Synopsis The Global South and Comparative Constitutional Law by : Philipp Dann

This volume makes a timely intervention into a field which is marked by a shift from unipolar to multipolar order and a pluralization of constitutional law. It addresses the theoretical and epistemic foundations of Southern constitutionalism and discusses its distinctive themes, such as transformative constitutionalism, inequality, access to justice, and authoritarian legality. This title has three goals. First, to pluralize the conversation around constitutional law. While most scholarship focuses on liberal forms of Western constitutions, this book attempts to take comparative law's promise to cover all major legal systems of the world seriously; second, to reflect critically on the epistemic framework and the distribution of epistemic powers in the scholarly community of comparative constitutional law; third, to reflect on - and where necessary, test - the notion of the Global South in comparative constitutional law. This book breaks down the theories, themes, and global picture of comparative constitutionalism in the Global South. What emerges is a rich tapestry of constitutional experiences that pluralizes comparative constitutional law as both a discipline and a field of knowledge.

Colonial Constitutionalism

Colonial Constitutionalism
Author :
Publisher : Lexington Books
Total Pages : 176
Release :
ISBN-10 : 0739104322
ISBN-13 : 9780739104323
Rating : 4/5 (22 Downloads)

Synopsis Colonial Constitutionalism by : E. Robert Statham

Colonial Constitutionalism exposes one of the great failures of American democracy. It posits that the creation of a U.S. 'empire' over the last century violated the basis of American constitutionalism through its failure to fully admit annexed offshore territories into the Union. The book's focused case studies analyze each of America's quasi-colonies, revealing how the perpetuation of a this 'imperialist' strategy has rendered the inhabitants second class citizens.
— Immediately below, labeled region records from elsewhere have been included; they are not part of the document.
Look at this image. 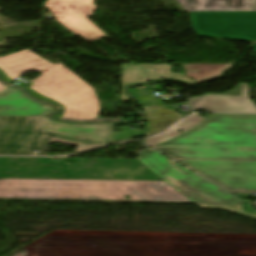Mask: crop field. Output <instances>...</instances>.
I'll use <instances>...</instances> for the list:
<instances>
[{
	"instance_id": "2",
	"label": "crop field",
	"mask_w": 256,
	"mask_h": 256,
	"mask_svg": "<svg viewBox=\"0 0 256 256\" xmlns=\"http://www.w3.org/2000/svg\"><path fill=\"white\" fill-rule=\"evenodd\" d=\"M152 148L172 159L256 160V115L216 114Z\"/></svg>"
},
{
	"instance_id": "19",
	"label": "crop field",
	"mask_w": 256,
	"mask_h": 256,
	"mask_svg": "<svg viewBox=\"0 0 256 256\" xmlns=\"http://www.w3.org/2000/svg\"><path fill=\"white\" fill-rule=\"evenodd\" d=\"M0 79H1V80H4V81H8V82H10L11 80H13V79H11L10 77H8V76L4 73V71H3L2 69H0Z\"/></svg>"
},
{
	"instance_id": "11",
	"label": "crop field",
	"mask_w": 256,
	"mask_h": 256,
	"mask_svg": "<svg viewBox=\"0 0 256 256\" xmlns=\"http://www.w3.org/2000/svg\"><path fill=\"white\" fill-rule=\"evenodd\" d=\"M161 79H177L192 84L196 82L183 74L171 72L169 64H121V101L130 100L123 93L124 86Z\"/></svg>"
},
{
	"instance_id": "20",
	"label": "crop field",
	"mask_w": 256,
	"mask_h": 256,
	"mask_svg": "<svg viewBox=\"0 0 256 256\" xmlns=\"http://www.w3.org/2000/svg\"><path fill=\"white\" fill-rule=\"evenodd\" d=\"M7 87L9 86L6 84L0 83V91L6 89Z\"/></svg>"
},
{
	"instance_id": "7",
	"label": "crop field",
	"mask_w": 256,
	"mask_h": 256,
	"mask_svg": "<svg viewBox=\"0 0 256 256\" xmlns=\"http://www.w3.org/2000/svg\"><path fill=\"white\" fill-rule=\"evenodd\" d=\"M176 161L229 192L256 193V161Z\"/></svg>"
},
{
	"instance_id": "18",
	"label": "crop field",
	"mask_w": 256,
	"mask_h": 256,
	"mask_svg": "<svg viewBox=\"0 0 256 256\" xmlns=\"http://www.w3.org/2000/svg\"><path fill=\"white\" fill-rule=\"evenodd\" d=\"M143 130L113 132L111 140H129L131 137L139 136Z\"/></svg>"
},
{
	"instance_id": "4",
	"label": "crop field",
	"mask_w": 256,
	"mask_h": 256,
	"mask_svg": "<svg viewBox=\"0 0 256 256\" xmlns=\"http://www.w3.org/2000/svg\"><path fill=\"white\" fill-rule=\"evenodd\" d=\"M0 178L159 180L137 159L0 157Z\"/></svg>"
},
{
	"instance_id": "5",
	"label": "crop field",
	"mask_w": 256,
	"mask_h": 256,
	"mask_svg": "<svg viewBox=\"0 0 256 256\" xmlns=\"http://www.w3.org/2000/svg\"><path fill=\"white\" fill-rule=\"evenodd\" d=\"M139 160L164 182L202 208L221 209L256 220V213L243 209L244 202L187 171L153 150L137 152Z\"/></svg>"
},
{
	"instance_id": "8",
	"label": "crop field",
	"mask_w": 256,
	"mask_h": 256,
	"mask_svg": "<svg viewBox=\"0 0 256 256\" xmlns=\"http://www.w3.org/2000/svg\"><path fill=\"white\" fill-rule=\"evenodd\" d=\"M198 36L256 40V12H189Z\"/></svg>"
},
{
	"instance_id": "9",
	"label": "crop field",
	"mask_w": 256,
	"mask_h": 256,
	"mask_svg": "<svg viewBox=\"0 0 256 256\" xmlns=\"http://www.w3.org/2000/svg\"><path fill=\"white\" fill-rule=\"evenodd\" d=\"M45 6L54 14L56 21L75 35L80 34L88 41L107 37L86 18L92 16L97 8L93 0H48Z\"/></svg>"
},
{
	"instance_id": "17",
	"label": "crop field",
	"mask_w": 256,
	"mask_h": 256,
	"mask_svg": "<svg viewBox=\"0 0 256 256\" xmlns=\"http://www.w3.org/2000/svg\"><path fill=\"white\" fill-rule=\"evenodd\" d=\"M24 90H25L26 93L30 94L32 97H35V98L44 100V101H46V102H48V103H51V104L57 106V107L59 108V111H58L54 116H55V118L58 119V120L61 119V117H62V115H63V113H64V110H65V107H64L63 105H61V104H59V103H57V102H55V101H53V100H50V99H48V98H45V97H43V96L37 94L35 91H33V90H32L31 88H29V87L25 88Z\"/></svg>"
},
{
	"instance_id": "6",
	"label": "crop field",
	"mask_w": 256,
	"mask_h": 256,
	"mask_svg": "<svg viewBox=\"0 0 256 256\" xmlns=\"http://www.w3.org/2000/svg\"><path fill=\"white\" fill-rule=\"evenodd\" d=\"M37 123L32 117L0 116V154L33 155V150H39L37 155H45L51 142L77 145L76 153L116 142H87L57 135L43 131Z\"/></svg>"
},
{
	"instance_id": "22",
	"label": "crop field",
	"mask_w": 256,
	"mask_h": 256,
	"mask_svg": "<svg viewBox=\"0 0 256 256\" xmlns=\"http://www.w3.org/2000/svg\"><path fill=\"white\" fill-rule=\"evenodd\" d=\"M252 10H256V2H255V4H254Z\"/></svg>"
},
{
	"instance_id": "10",
	"label": "crop field",
	"mask_w": 256,
	"mask_h": 256,
	"mask_svg": "<svg viewBox=\"0 0 256 256\" xmlns=\"http://www.w3.org/2000/svg\"><path fill=\"white\" fill-rule=\"evenodd\" d=\"M192 111H236L256 112V106L248 99V85L239 83L226 93H207L200 97L187 99Z\"/></svg>"
},
{
	"instance_id": "21",
	"label": "crop field",
	"mask_w": 256,
	"mask_h": 256,
	"mask_svg": "<svg viewBox=\"0 0 256 256\" xmlns=\"http://www.w3.org/2000/svg\"><path fill=\"white\" fill-rule=\"evenodd\" d=\"M253 48H254V52H255V54H256V43L255 44H253V46H252Z\"/></svg>"
},
{
	"instance_id": "14",
	"label": "crop field",
	"mask_w": 256,
	"mask_h": 256,
	"mask_svg": "<svg viewBox=\"0 0 256 256\" xmlns=\"http://www.w3.org/2000/svg\"><path fill=\"white\" fill-rule=\"evenodd\" d=\"M187 11H250L255 0H176Z\"/></svg>"
},
{
	"instance_id": "1",
	"label": "crop field",
	"mask_w": 256,
	"mask_h": 256,
	"mask_svg": "<svg viewBox=\"0 0 256 256\" xmlns=\"http://www.w3.org/2000/svg\"><path fill=\"white\" fill-rule=\"evenodd\" d=\"M180 194L162 181L0 180V200L9 201L193 203Z\"/></svg>"
},
{
	"instance_id": "12",
	"label": "crop field",
	"mask_w": 256,
	"mask_h": 256,
	"mask_svg": "<svg viewBox=\"0 0 256 256\" xmlns=\"http://www.w3.org/2000/svg\"><path fill=\"white\" fill-rule=\"evenodd\" d=\"M40 127L44 130L84 139L87 141L110 140L114 124H68L58 123L46 116L35 117Z\"/></svg>"
},
{
	"instance_id": "15",
	"label": "crop field",
	"mask_w": 256,
	"mask_h": 256,
	"mask_svg": "<svg viewBox=\"0 0 256 256\" xmlns=\"http://www.w3.org/2000/svg\"><path fill=\"white\" fill-rule=\"evenodd\" d=\"M145 111L147 117V128L144 136L155 135L165 128L184 118L179 113L169 108L162 107H140Z\"/></svg>"
},
{
	"instance_id": "3",
	"label": "crop field",
	"mask_w": 256,
	"mask_h": 256,
	"mask_svg": "<svg viewBox=\"0 0 256 256\" xmlns=\"http://www.w3.org/2000/svg\"><path fill=\"white\" fill-rule=\"evenodd\" d=\"M0 67L13 79L28 70H36L42 73L39 77L30 81L33 83L30 87L39 94L53 99L66 107L61 121L122 120V118L97 119L99 105L92 87L61 63L53 65L26 49L0 58Z\"/></svg>"
},
{
	"instance_id": "13",
	"label": "crop field",
	"mask_w": 256,
	"mask_h": 256,
	"mask_svg": "<svg viewBox=\"0 0 256 256\" xmlns=\"http://www.w3.org/2000/svg\"><path fill=\"white\" fill-rule=\"evenodd\" d=\"M52 111V107L28 98L15 87L0 93V115L31 116Z\"/></svg>"
},
{
	"instance_id": "16",
	"label": "crop field",
	"mask_w": 256,
	"mask_h": 256,
	"mask_svg": "<svg viewBox=\"0 0 256 256\" xmlns=\"http://www.w3.org/2000/svg\"><path fill=\"white\" fill-rule=\"evenodd\" d=\"M215 113H212L210 114L209 116L205 117V118H202L200 116H197V115H193L189 118H187L186 120H184L183 122H181L180 124H178L177 126H175L174 128H172L171 130H169L168 132L158 136V137H153V138H150V139H146L144 140L145 142V146H148V147H152L154 145H157L169 138H172L174 136H177L179 135L180 133H182L183 131L191 128L192 126L198 124L199 122L207 119L208 117L214 115ZM181 129L182 132H177V130ZM184 133V132H183Z\"/></svg>"
}]
</instances>
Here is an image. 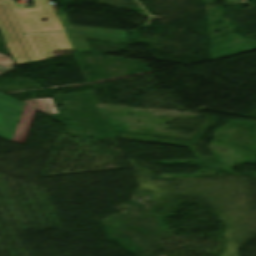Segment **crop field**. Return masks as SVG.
Wrapping results in <instances>:
<instances>
[{"label": "crop field", "instance_id": "crop-field-2", "mask_svg": "<svg viewBox=\"0 0 256 256\" xmlns=\"http://www.w3.org/2000/svg\"><path fill=\"white\" fill-rule=\"evenodd\" d=\"M35 112L36 109L0 93V137L23 144Z\"/></svg>", "mask_w": 256, "mask_h": 256}, {"label": "crop field", "instance_id": "crop-field-1", "mask_svg": "<svg viewBox=\"0 0 256 256\" xmlns=\"http://www.w3.org/2000/svg\"><path fill=\"white\" fill-rule=\"evenodd\" d=\"M33 2V8L17 9L13 0H0V32L16 65L73 50L54 7L47 0Z\"/></svg>", "mask_w": 256, "mask_h": 256}, {"label": "crop field", "instance_id": "crop-field-3", "mask_svg": "<svg viewBox=\"0 0 256 256\" xmlns=\"http://www.w3.org/2000/svg\"><path fill=\"white\" fill-rule=\"evenodd\" d=\"M75 52H91L85 39L127 44L125 31L69 26L64 11L59 15Z\"/></svg>", "mask_w": 256, "mask_h": 256}, {"label": "crop field", "instance_id": "crop-field-4", "mask_svg": "<svg viewBox=\"0 0 256 256\" xmlns=\"http://www.w3.org/2000/svg\"><path fill=\"white\" fill-rule=\"evenodd\" d=\"M43 113L57 114L51 98L29 99L22 101Z\"/></svg>", "mask_w": 256, "mask_h": 256}, {"label": "crop field", "instance_id": "crop-field-5", "mask_svg": "<svg viewBox=\"0 0 256 256\" xmlns=\"http://www.w3.org/2000/svg\"><path fill=\"white\" fill-rule=\"evenodd\" d=\"M13 62L10 57L0 54V74L14 69Z\"/></svg>", "mask_w": 256, "mask_h": 256}]
</instances>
E. Robert Statham, Jr.'s work emphasizes the pressing need--in the face of increasingly strident calls for sovereign independence from America's offshore territories--for a modern American republic, fundamentally incompatible with imperialism and colonialism, to grant full U.S. statehood to its overseas possessions.

Decolonizing Human Rights

Decolonizing Human Rights
Author :
Publisher : Cambridge University Press
Total Pages : 157
Release :
ISBN-10 : 9781108417136
ISBN-13 : 1108417132
Rating : 4/5 (36 Downloads)

Synopsis Decolonizing Human Rights by : Abdullahi Ahmed An-Naim

This book advances practical protection of human rights, and challenge claims of western monopoly of human rights discourse.